- Prompt
Display each line of the data below that contains the string "depth", copying the whole line.

- Provided information

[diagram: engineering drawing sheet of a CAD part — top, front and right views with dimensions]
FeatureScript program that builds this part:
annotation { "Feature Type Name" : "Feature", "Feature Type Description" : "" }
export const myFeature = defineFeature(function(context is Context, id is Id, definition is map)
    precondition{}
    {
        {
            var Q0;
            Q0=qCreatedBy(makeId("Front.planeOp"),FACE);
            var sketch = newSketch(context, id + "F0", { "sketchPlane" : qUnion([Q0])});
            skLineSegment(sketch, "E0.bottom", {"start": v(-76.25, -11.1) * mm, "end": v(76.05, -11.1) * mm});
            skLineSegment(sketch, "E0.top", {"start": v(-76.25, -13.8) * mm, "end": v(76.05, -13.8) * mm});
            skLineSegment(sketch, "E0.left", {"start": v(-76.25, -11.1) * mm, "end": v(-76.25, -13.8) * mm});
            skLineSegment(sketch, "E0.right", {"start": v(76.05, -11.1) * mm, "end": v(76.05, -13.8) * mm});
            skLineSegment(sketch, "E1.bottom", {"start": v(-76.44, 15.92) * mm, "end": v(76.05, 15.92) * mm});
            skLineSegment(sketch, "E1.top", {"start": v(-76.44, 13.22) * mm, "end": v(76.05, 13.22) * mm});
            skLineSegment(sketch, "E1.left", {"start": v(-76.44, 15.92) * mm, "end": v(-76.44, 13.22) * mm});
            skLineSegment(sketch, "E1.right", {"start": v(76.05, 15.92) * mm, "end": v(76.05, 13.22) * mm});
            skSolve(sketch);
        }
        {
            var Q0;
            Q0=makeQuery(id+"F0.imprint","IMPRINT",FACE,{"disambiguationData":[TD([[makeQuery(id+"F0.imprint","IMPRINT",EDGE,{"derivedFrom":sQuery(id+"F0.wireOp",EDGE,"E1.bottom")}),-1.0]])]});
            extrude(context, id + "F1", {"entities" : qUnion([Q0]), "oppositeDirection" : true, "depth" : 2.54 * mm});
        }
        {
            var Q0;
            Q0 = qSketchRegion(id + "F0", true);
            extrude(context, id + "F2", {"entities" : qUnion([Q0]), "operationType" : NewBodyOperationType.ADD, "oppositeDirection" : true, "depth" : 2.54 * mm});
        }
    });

- Task solution
            extrude(context, id + "F1", {"entities" : qUnion([Q0]), "oppositeDirection" : true, "depth" : 2.54 * mm});
            extrude(context, id + "F2", {"entities" : qUnion([Q0]), "operationType" : NewBodyOperationType.ADD, "oppositeDirection" : true, "depth" : 2.54 * mm});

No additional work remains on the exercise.